- WORK TASK: Word for word, please restate the line containing "Image 2: Grey" and all the lines that follow it to the end of the data.

- INPUT DATA:
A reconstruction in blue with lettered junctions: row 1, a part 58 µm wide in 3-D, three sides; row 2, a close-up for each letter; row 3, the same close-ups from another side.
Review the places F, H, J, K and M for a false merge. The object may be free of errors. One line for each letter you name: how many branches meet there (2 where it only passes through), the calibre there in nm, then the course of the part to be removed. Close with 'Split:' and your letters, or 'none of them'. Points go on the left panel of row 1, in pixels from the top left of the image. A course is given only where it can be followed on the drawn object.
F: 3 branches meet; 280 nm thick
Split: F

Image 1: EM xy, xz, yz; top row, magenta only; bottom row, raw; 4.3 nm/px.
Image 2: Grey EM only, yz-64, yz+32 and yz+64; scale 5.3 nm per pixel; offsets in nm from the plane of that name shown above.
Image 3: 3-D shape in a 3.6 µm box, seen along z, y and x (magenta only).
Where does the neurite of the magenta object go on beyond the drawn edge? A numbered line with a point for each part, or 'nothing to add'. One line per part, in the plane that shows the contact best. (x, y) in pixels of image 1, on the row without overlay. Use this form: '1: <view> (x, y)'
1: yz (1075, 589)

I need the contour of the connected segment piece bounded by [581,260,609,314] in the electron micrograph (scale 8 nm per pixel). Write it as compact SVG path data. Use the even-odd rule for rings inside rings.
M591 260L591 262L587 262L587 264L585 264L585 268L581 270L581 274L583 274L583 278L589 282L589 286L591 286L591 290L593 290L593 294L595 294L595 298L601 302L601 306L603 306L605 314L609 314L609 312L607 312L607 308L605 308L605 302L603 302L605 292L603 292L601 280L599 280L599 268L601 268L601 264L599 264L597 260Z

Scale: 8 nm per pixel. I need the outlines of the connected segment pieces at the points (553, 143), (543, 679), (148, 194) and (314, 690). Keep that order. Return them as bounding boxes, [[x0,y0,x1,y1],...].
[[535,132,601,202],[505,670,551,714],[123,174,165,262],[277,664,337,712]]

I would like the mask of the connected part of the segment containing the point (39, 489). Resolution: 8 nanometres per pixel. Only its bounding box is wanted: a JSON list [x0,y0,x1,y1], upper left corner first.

- WRITTEN SOLUTION:
Image 2: Grey EM only, yz-64, yz+32 and yz+64; scale 5.3 nm per pixel; offsets in nm from the plane of that name shown above.
Image 3: 3-D shape in a 3.6 µm box, seen along z, y and x (magenta only).
Where does the neurite of the magenta object go on beyond the drawn edge? A numbered line with a point for each part, or 'nothing to add'. One line per part, in the plane that shows the contact best. (x, y) in pixels of image 1, on the row without overlay. Use this form: '1: <view> (x, y)'
1: yz (1075, 589)

I need the contour of the connected segment piece bounded by [581,260,609,314] in the electron micrograph (scale 8 nm per pixel). Write it as compact SVG path data. Use the even-odd rule for rings inside rings.
M591 260L591 262L587 262L587 264L585 264L585 268L581 270L581 274L583 274L583 278L589 282L589 286L591 286L591 290L593 290L593 294L595 294L595 298L601 302L601 306L603 306L605 314L609 314L609 312L607 312L607 308L605 308L605 302L603 302L605 292L603 292L601 280L599 280L599 268L601 268L601 264L599 264L597 260Z

Scale: 8 nm per pixel. I need the outlines of the connected segment pieces at the points (553, 143), (543, 679), (148, 194) and (314, 690). Keep that order. Return them as bounding boxes, [[x0,y0,x1,y1],...].
[[535,132,601,202],[505,670,551,714],[123,174,165,262],[277,664,337,712]]

I would like the mask of the connected part of the segment containing the point (39, 489). Resolution: 8 nanometres per pixel. Only its bounding box is wanted: a JSON list [x0,y0,x1,y1], upper left corner first.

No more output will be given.